I am given a fraction: $$\frac{J}{(x^2 -4x +20)}$$, where $J=-5$.

I am told that by completing the square in the denominator, and by dividing the top and bottom by a constant I should be able to express the given fraction in the form:

$$\frac{L}{(x-r)^2/s^2+1}$$

, for some constants $L, r, s$, with $s>0$. I am asked to find $L, r$, and $s$.

So far, I have tried to complete the square:

$x^2 -4x +20=0$

$(x-2)^2 = -16$,

however, I am going to take the square root and it results in a complex number which I believe is false, as this fraction will be used later on for integration.

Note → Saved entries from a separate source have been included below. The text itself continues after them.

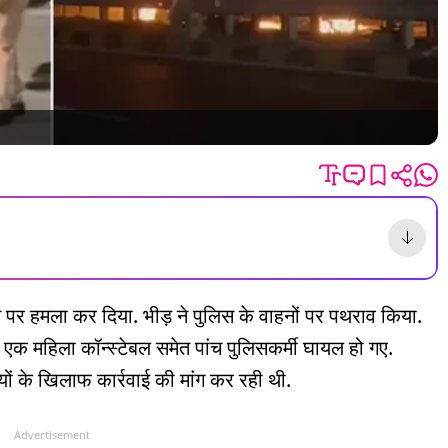
िस पर हमला कर दिया. भीड़ ने पुलिस के वाहनों पर पथराव किया.
में एक महिला कॉन्स्टेबल समेत पांच पुलिसकर्मी घायल हो गए.
ोषियों के खिलाफ कार्रवाई की मांग कर रही थी.
Advertisement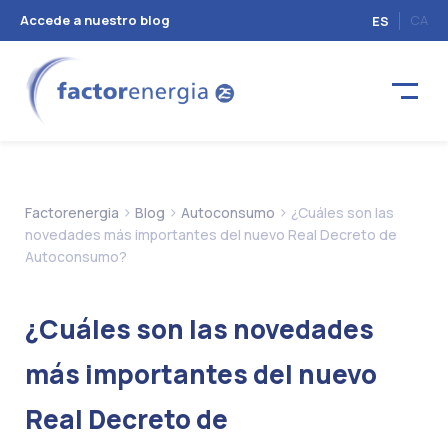
Accede a nuestro blog
CA
ES
>
>
>
Factorenergia
Blog
Autoconsumo
¿Cuáles son las
novedades más importantes del nuevo Real Decreto de
Autoconsumo?
¿Cuáles son las novedades
más importantes del nuevo
Real Decreto de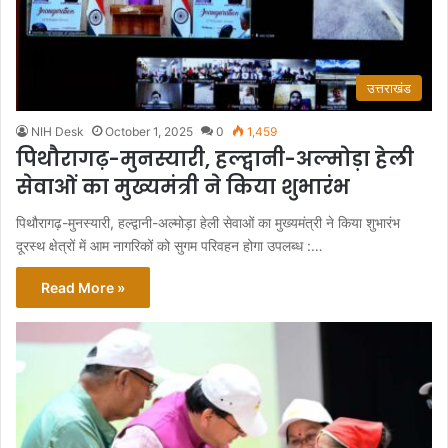
उत्तराखंड
NIH Desk
October 1, 2025
0
1,459
पिथौरागढ़-मुनस्यारी, हल्द्वानी-अल्मोड़ा हेली
सेवाओं का मुख्यमंत्री ने किया शुभारंभ
पिथौरागढ़-मुनस्यारी, हल्द्वानी-अल्मोड़ा हेली सेवाओं का मुख्यमंत्री ने किया शुभारंभ
दूरस्थ क्षेत्रों में आम नागरिकों को सुगम परिवहन होगा उपलब्ध :…
Read More »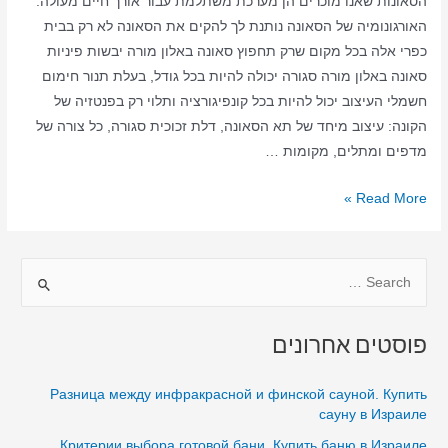
הסאונות שאנו מוכרים הן מערכת משתלמת עבור אורך חיים מעולה.
האורגונומיה של הסאונה נותנת לך להקים את הסאונה לא רק בבית
כפרי אלה בכל מקום שרק תחפוץ סאונה באלון מורה יבשות פיניות
סאונה באלון מורה סגורה יכולה להיות בכל גודל, בעלת תנור חימום
חשמלי העיצוב יכול להיות בכל קונפיגורציה ותלוי רק בפנטזיה של
הקונה: עיצוב מיחד של תא הסאונה, דלת זכוכית סגורה, כל צורה של
מדפים ומתלים, מקומות …
סאונה
Read More »
ביתית
באלון
S
מורה
–
e
סאונה
a
פוסטים אחרונים
יבשה
r
–
c
Разница между инфракрасной и финской сауной. Купить
סאונה
h
сауну в Израиле
באלון
f
Критерии выбора готовой бани. Купить баню в Израиле
מורה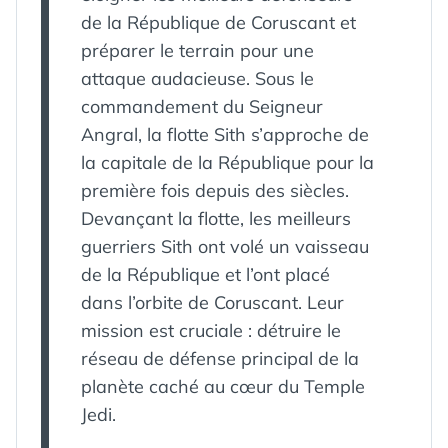
de la République de Coruscant et
préparer le terrain pour une
attaque audacieuse. Sous le
commandement du Seigneur
Angral, la flotte Sith s’approche de
la capitale de la République pour la
première fois depuis des siècles.
Devançant la flotte, les meilleurs
guerriers Sith ont volé un vaisseau
de la République et l’ont placé
dans l’orbite de Coruscant. Leur
mission est cruciale : détruire le
réseau de défense principal de la
planète caché au cœur du Temple
Jedi.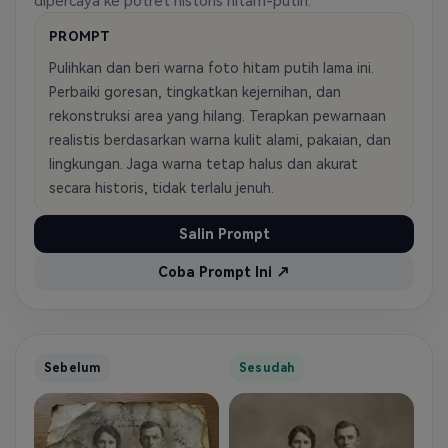
dipercaya ke potret historis hitam-putih.
PROMPT
Pulihkan dan beri warna foto hitam putih lama ini.
Perbaiki goresan, tingkatkan kejernihan, dan
rekonstruksi area yang hilang. Terapkan pewarnaan
realistis berdasarkan warna kulit alami, pakaian, dan
lingkungan. Jaga warna tetap halus dan akurat
secara historis, tidak terlalu jenuh.
Salin Prompt
Coba Prompt Ini ↗
Sebelum
Sesudah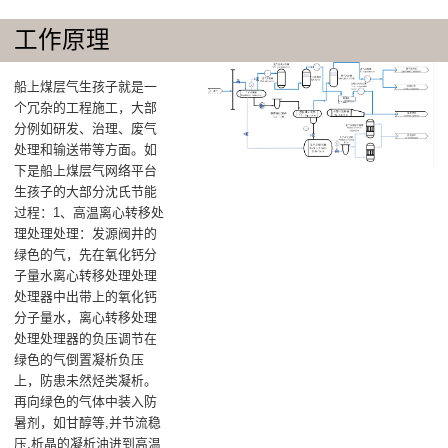
工作原理
船上煤层气生孩子就是一
个冗杂的工程施工，大部
分例如研发、治理、废气
处理和输送带等方面。如
下是船上煤层气网络平台
生孩子的大部分沈氏节能
过程：1、高温离心转移处
理处理处理：发源阀井的
绿色的气，先在氧化钙分
子量水离心转移处理处理
处理器中出带上的氧化钙
分子量水，离心转移处理
处理处理器的负压调节在
绿色的气倒置凝析负压
上，防患未然烃类凝析。
再向绿色的气体中装入防
暑剂，如甘醇等,并节流稳
压,析晶的凝析油进到高温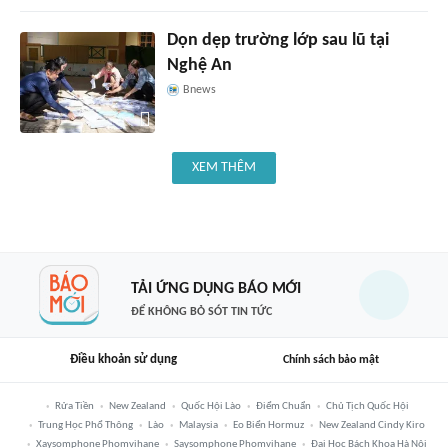
Dọn dẹp trường lớp sau lũ tại
Nghệ An
Bnews
XEM THÊM
TẢI ỨNG DỤNG BÁO MỚI
ĐỂ KHÔNG BỎ SÓT TIN TỨC
Điều khoản sử dụng
Chính sách bảo mật
Rửa Tiền
New Zealand
Quốc Hội Lào
Điểm Chuẩn
Chủ Tịch Quốc Hội
Trung Học Phổ Thông
Lào
Malaysia
Eo Biển Hormuz
New Zealand Cindy Kiro
Xaysomphone Phomvihane
Saysomphone Phomvihane
Đại Học Bách Khoa Hà Nội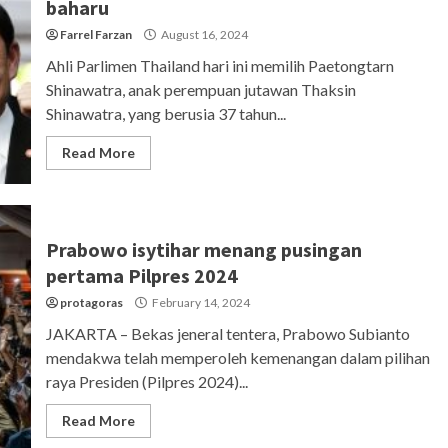
baharu
Farrel Farzan
August 16, 2024
Ahli Parlimen Thailand hari ini memilih Paetongtarn
Shinawatra, anak perempuan jutawan Thaksin
Shinawatra, yang berusia 37 tahun...
Read More
Prabowo isytihar menang pusingan
pertama Pilpres 2024
protagoras
February 14, 2024
JAKARTA – Bekas jeneral tentera, Prabowo Subianto
mendakwa telah memperoleh kemenangan dalam pilihan
raya Presiden (Pilpres 2024)...
Read More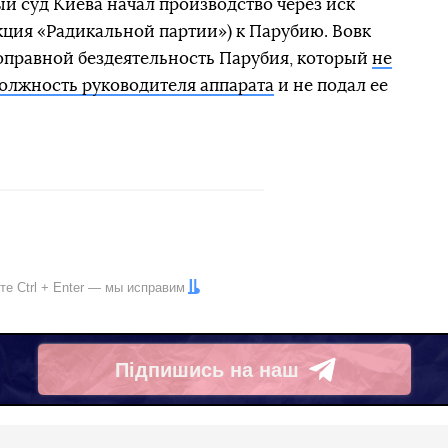
 суд Киева начал производство через иск
кция «Радикальной партии») к Парубию. Вовк
оправной бездеятельность Парубия, который
не
олжность руководителя аппарата
и не подал ее
ите
Ctrl
+
Enter
— мы исправим
Підпишись на наш
Telegram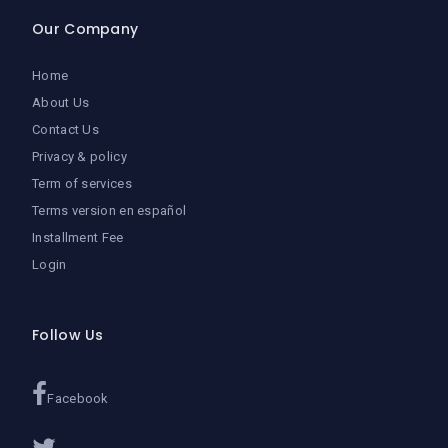
Our Company
Home
About Us
Contact Us
Privacy & policy
Term of services
Terms version en español
Installment Fee
Login
Follow Us
Facebook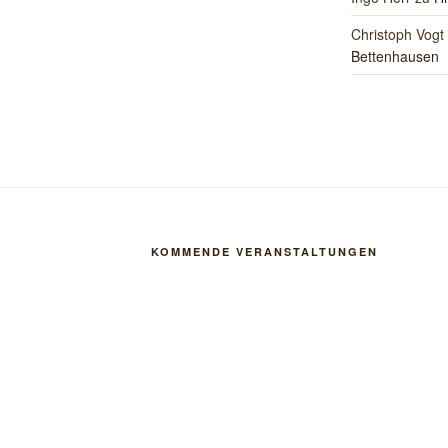
Christoph Vogt
Bettenhausen
KOMMENDE VERANSTALTUNGEN
fnen
Vorabendmesse zum 19. Sonntag im Jahres
8. August 2026
18:30
-
19:30
St. Konrad Bettenhausen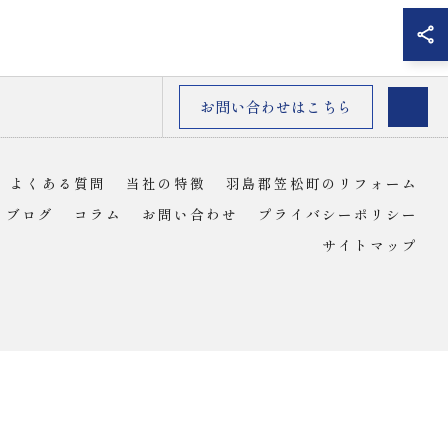
お問い合わせはこちら
よくある質問
当社の特徴
羽島郡笠松町のリフォーム
ブログ
コラム
お問い合わせ
プライバシーポリシー
サイトマップ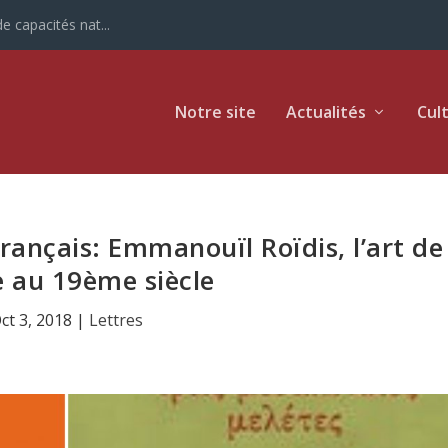
e capacités nat...
Notre site
Actualités
Cul
rançais: Emmanouïl Roïdis, l’art de
ie au 19ème siècle
ct 3, 2018
|
Lettres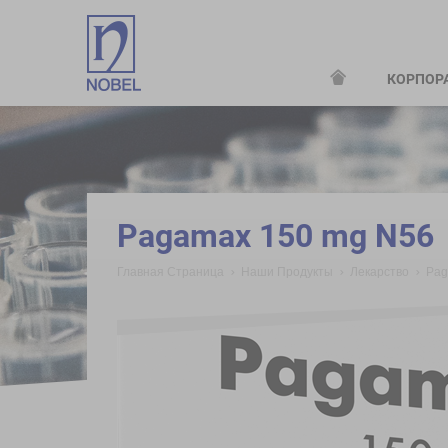
КОРПОР
;
Pagamax 150 mg N56
Главная Страница
Наши Продукты
Лекарство
Pag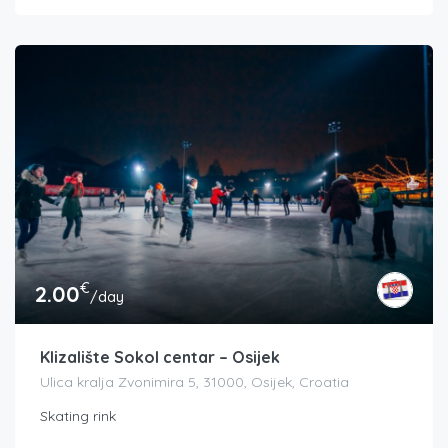
€
2.00
/day
Klizalište Sokol centar – Osijek
Ulica kralja Zvonimira 5, 31000, Osijek, Croatia
Skating rink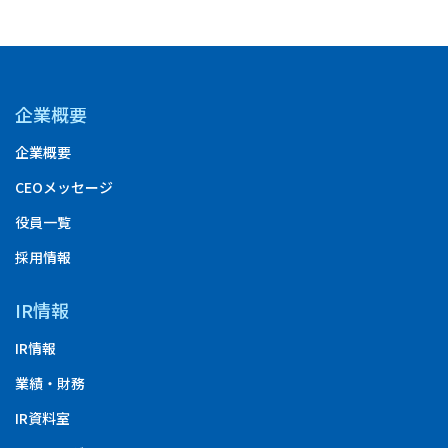
企業概要
企業概要
CEOメッセージ
役員一覧
採用情報
IR情報
IR情報
業績・財務
IR資料室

Any help is appreciated, Thank you for your time,

Answer 1

Since by completing the squares we know $$x^2-4x+20=(x-2)^2+16$$ Therefore $$\frac{-5}{x^2-4x+20}=\frac{-5}{(x-2)^2+16}$$ Dividing top and bottom by 16

$$\frac{-5}{x^2-4x+20}=\frac{\frac{-5}{16}}{\frac{(x-2)^2}{16}+\frac{16}{16}}$$ $$=\frac{\frac{-5}{16}}{\frac{(x-2)^2}{4^2}+1}$$ $L=-\frac{5}{16}$, $r=2$,$s=4$

Answer 2

Completing the square is a technique that most students will first encounter when learning how to solve quadratic equations, $ax^2+bx+c=0$. I believe this is the source of the confusion.

In this case you are not being asked to solve a quadratic equation (there is no equals sign), you are being asked to transform a quadratic form $ax^2+bx+c$ into a different format.

The fact that this quadratic form can't be 0 for any real $x$ (as you have found out) is actually a good thing, as it is in the denominator of a fraction, and of course dividing by zero leads to issues / infinities / discontinuities.

If you follow the steps shown in Clark Makmur's answer you obtain the form you have been asked for, without needing to take square roots of any negative numbers.